Tanzania villages to offer insight, expertise in films reflecting their lives and livelihoods

Showing a film is usually a straightforward affair. But, in a series of screenings in different Tanzanian villages, the events are the opportunity to further develop the content, reflecting diverse input and creating a unique venue for participation and collaboration.

The films reflect ongoing Center for International Forestry Research (CIFOR) work on commodities, supply chains and sustainability. The screenings in Kilosa district with sugarcane smallholders, Mufindi and its tea block farms and Mberali with rice suppliers are placed as the sites have directly integrated smallholders – who are also the film’s subjects.

Exploring the daily life and perspectives of these outgrowers – who contract to companies but own their own farms – the participatory screenings are designed democratically to garner input and provide a forum to explore people’s experiences as farmers producing major commodities.

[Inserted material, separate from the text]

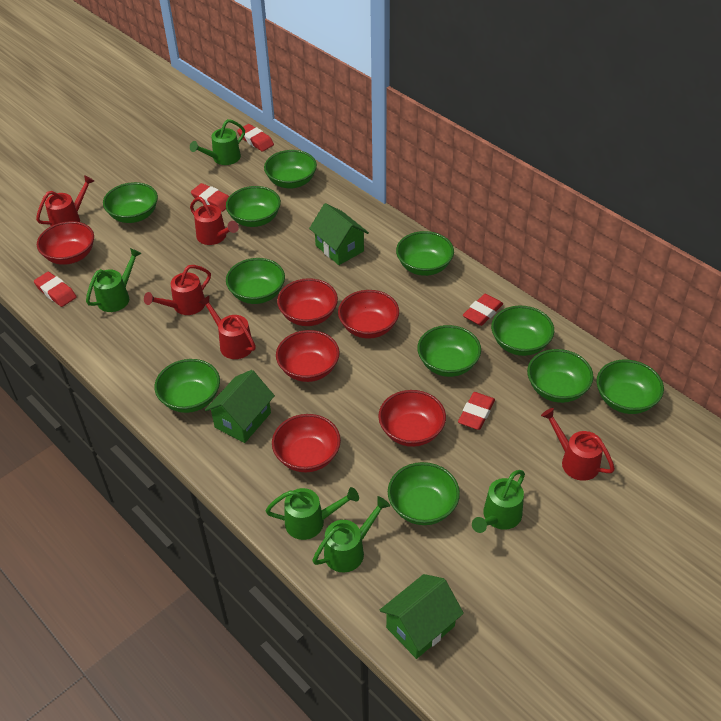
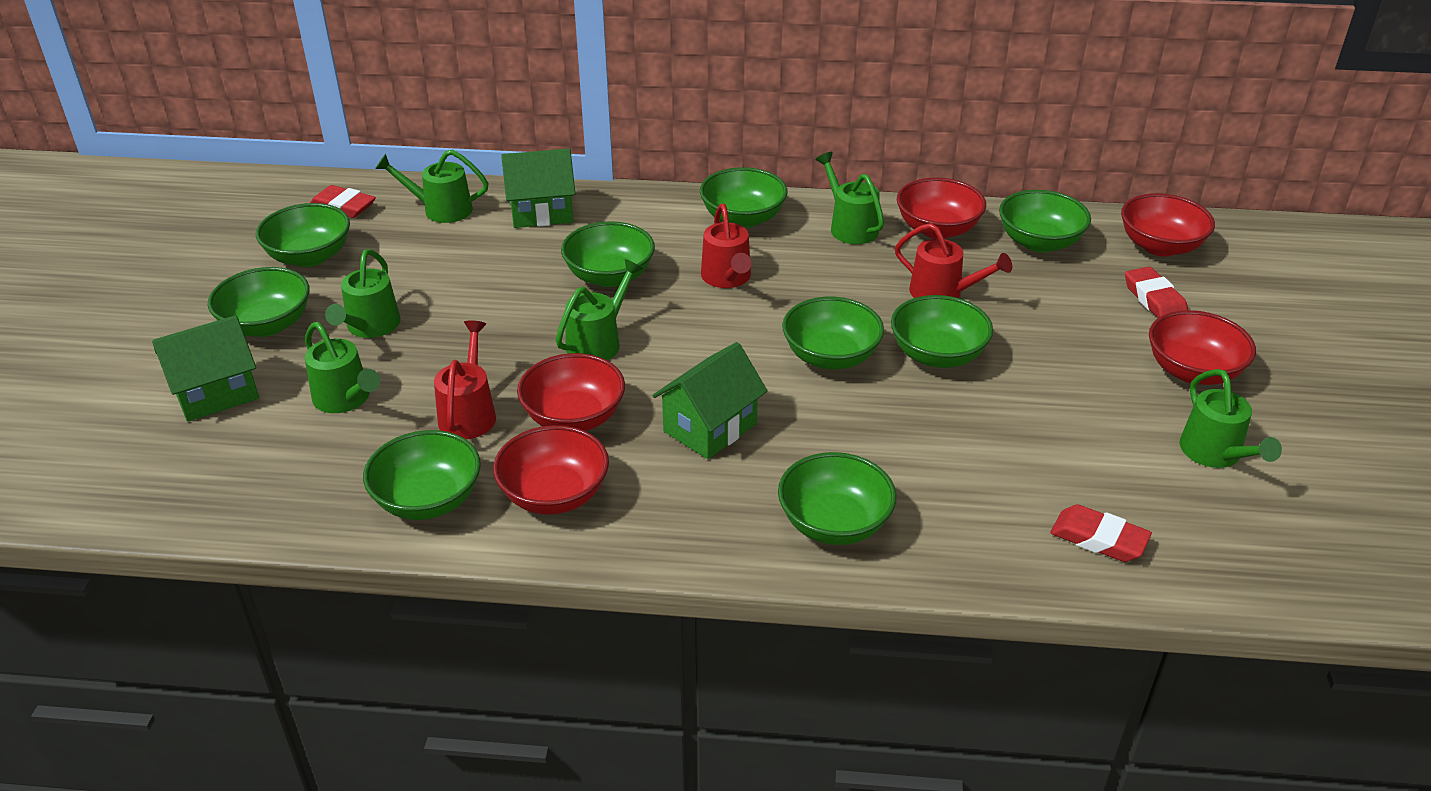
green bowl: 11 -> 9
green watering can: 5 -> 6
red bowl: 6 -> 5
red eraser: 5 -> 3
red watering can: 5 -> 3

CIFOR’s Emily Gallagher, who is spearheading this initiative, said, “Investments to directly integrate smallholders in value chains have been touted for being more inclusive than large-scale plantation investments, but our research has shown that inclusion and exclusion has been uneven.”

She added, “The shift from subsistence to cash-based production has altered relations and land-use dynamics, and different societal groups are experiencing these changes in different ways. In promoting more sustainable and inclusive investment landscapes, these variegated experiences need to be more effectively communicated, heard and considered.”

It is these experiences that are reflected in the films, with the first set of screenings in Kilombero on 12 September 2017. The work will culminate in a week-long exhibition from 22-28 November at the National Museum and House of Culture in Dar Es Salaam, Tanzania, where the final products will be shown alongside a photo exhibition and storymaps with tea, rice and sugarcane producers. The series will culminate in a day of dialogue on 29 November on smallholder inclusion across different landscapes.